* [Your goal] Copy all lines below that use the word "CINÉMA".

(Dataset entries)
● ● ● ● ● ● ●

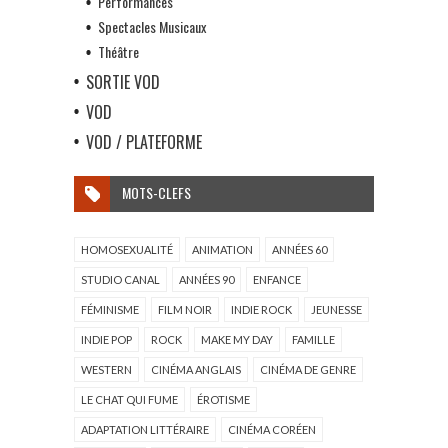
Performances
Spectacles Musicaux
Théâtre
SORTIE VOD
VOD
VOD / PLATEFORME
MOTS-CLEFS
HOMOSEXUALITÉ
ANIMATION
ANNÉES 60
STUDIO CANAL
ANNÉES 90
ENFANCE
FÉMINISME
FILM NOIR
INDIE ROCK
JEUNESSE
INDIE POP
ROCK
MAKE MY DAY
FAMILLE
WESTERN
CINÉMA ANGLAIS
CINÉMA DE GENRE
LE CHAT QUI FUME
ÉROTISME
ADAPTATION LITTÉRAIRE
CINÉMA CORÉEN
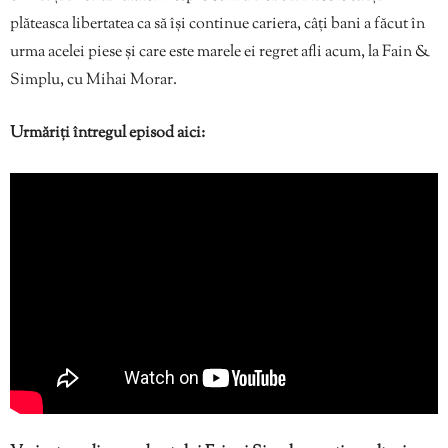
plăteasca libertatea ca să își continue cariera, câți bani a făcut în
urma acelei piese și care este marele ei regret afli acum, la Fain &
Simplu, cu Mihai Morar.
Urmăriți întregul episod aici:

● ● ● ● ● ● ●

* [Solution to the problem]
CINÉMA ANGLAIS
CINÉMA DE GENRE
CINÉMA CORÉEN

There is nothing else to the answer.